# Your objective
Show the lines below where "middle" occurs.

BEGIN

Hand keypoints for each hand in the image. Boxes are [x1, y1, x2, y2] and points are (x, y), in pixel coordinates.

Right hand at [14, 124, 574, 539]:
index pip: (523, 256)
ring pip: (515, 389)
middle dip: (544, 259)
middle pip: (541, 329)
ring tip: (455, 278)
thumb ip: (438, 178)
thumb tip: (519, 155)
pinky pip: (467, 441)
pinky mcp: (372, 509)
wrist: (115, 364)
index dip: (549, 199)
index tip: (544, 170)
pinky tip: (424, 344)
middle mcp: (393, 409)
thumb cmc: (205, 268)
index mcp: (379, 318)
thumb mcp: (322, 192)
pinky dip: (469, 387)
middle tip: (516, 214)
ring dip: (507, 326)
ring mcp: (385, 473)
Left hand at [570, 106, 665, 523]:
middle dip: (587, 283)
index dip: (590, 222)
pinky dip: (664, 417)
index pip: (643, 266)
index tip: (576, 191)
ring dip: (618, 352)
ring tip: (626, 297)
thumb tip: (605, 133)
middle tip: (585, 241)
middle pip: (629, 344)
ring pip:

END

# Answer for the task
middle dip: (544, 259)
middle pip: (541, 329)
middle mcp: (393, 409)
middle tip: (516, 214)
middle dip: (587, 283)
middle tip: (585, 241)
middle pip: (629, 344)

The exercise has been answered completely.